God lets–even makes–people leave so that they’ll miss him. We began today’s lesson recounting a story about Ramona from Beverly Cleary’s books about this young girl. On one occasion, Ramona gets angry with her dad and decides to run away from home. Rather than scold or beg Ramona to stay, her mother surprisingly helps her pack. We knew, though, that Ramona’s mother did not want her child to leave. She wanted Ramona to realize that while her daughter didn’t like things at the moment, she actually loved and counted on her parents. When the people of Israel unfaithfully want to turn away from the Lord, the Lord lets them, with the help of the hand of the Assyrians.
The first verses (1-4) of Micah 3 condemn the leaders of Israel. One child noticed that this condemnation may be against the Northern Kingdom, but the text is not entirely clear. The leaders are making what one child called “human stew.” The leaders are like shepherds of their people, but rather than taking care of and protecting the sheep, they’re eating them. This symbolizes how the leaders take advantage of the people. In the end, just as the leaders ignored taking care of the people, the Lord will ignore the leaders’ cries for help.
The next verses (5-8) condemn the prophets. This condemnation recalls the judgement against the people in 2:11 for only hearing the prophets who speak nice things–what I called the “cake and ice cream” prophets (instead of the “wine and liquor” prophets of 2:11). Who wouldn’t prefer a prophet who promised cake and ice cream all the time?
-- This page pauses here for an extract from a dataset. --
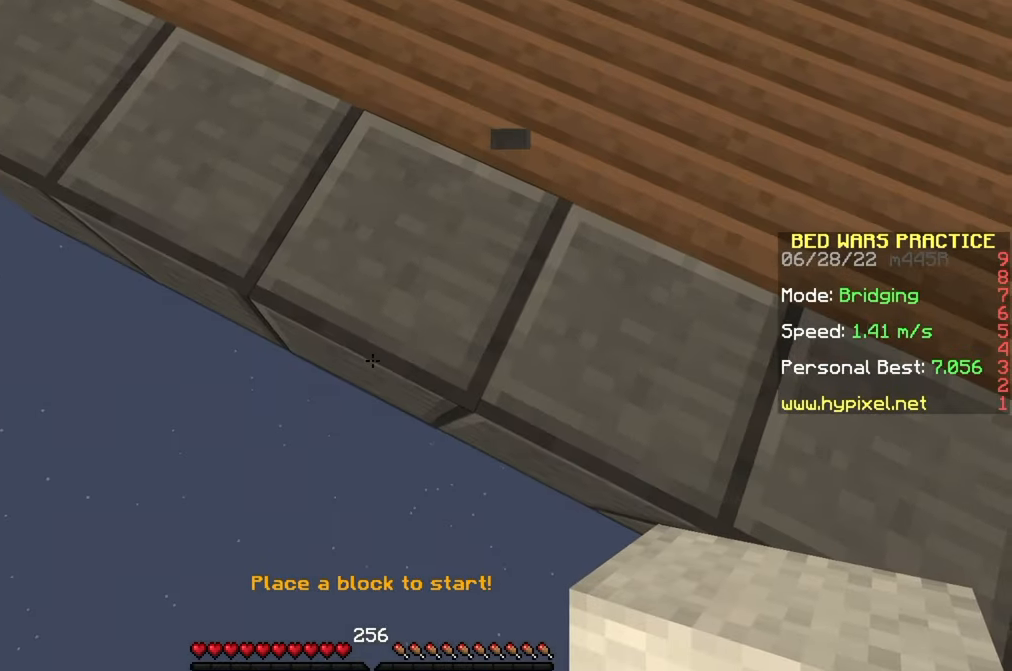
Gameplay with keyboard and mouse; each line is a JSON object with the keys and mouse buttons held at the frame after it. "events" lists presses ("down") and releases ("up") of "a", "d", "s", "w", "mouse_left" and "mouse_right" between this image and that frame as [ms after this image, input, new state], when the widget could be followed in between. "mouse_left", "mouse_right" = the "left", "right" buttons of the "mouse" list. No other keys are recorded. Fast repeated clicks can show as one long hold. Mouse movement is not recorded.
{"keys": ["a", "s"], "mouse": [], "events": [[334, "a", "up"], [400, "a", "down"]]}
In chapter 3, prophecy depends on how well-fed the people are. If their bellies are full, the prophecy is “peace”; if bellies are empty, the prophecy is “war.” Their bellies control their prophecies. As a result “darkness” shall fall on the prophets. We discussed how “darkness” causes blindness, and that the inability to see symbolizes the inability to understand. Ultimately, Micah alone speaks for the Lord, and the word encompasses judgement on the sin of Israel.
The final section (9-12) comes back against the leaders. The kids easily saw how fairness disappears once judges, priests, and prophets trade “wisdom” for money. These shouldn’t even be called prophets anymore, but false prophets, they said. The people claim that God is with them, but they are mistaken because they haven’t been listening to Micah–or any of the prophets. The last image, of Jerusalem becoming a ruin, and the Temple Mount as a forest shrine, struck the children strongly. They imagined the altar of the great cathedral of St. Paul, Minnesota, reduced to a nice pile of rocks surrounded by a forest that had previously been a city. That God no longer wanted the people on their land–clear since the beginning of the book–culminated with this image of nothing remaining on the land at all.
While the people wanted peace and believed that God remains with them, protecting them, they wandered. They chose to go with other gods and display their rejection of God and his teaching. God sends them away, off the land, with the hope–for their sake–that they will miss him enough to come back.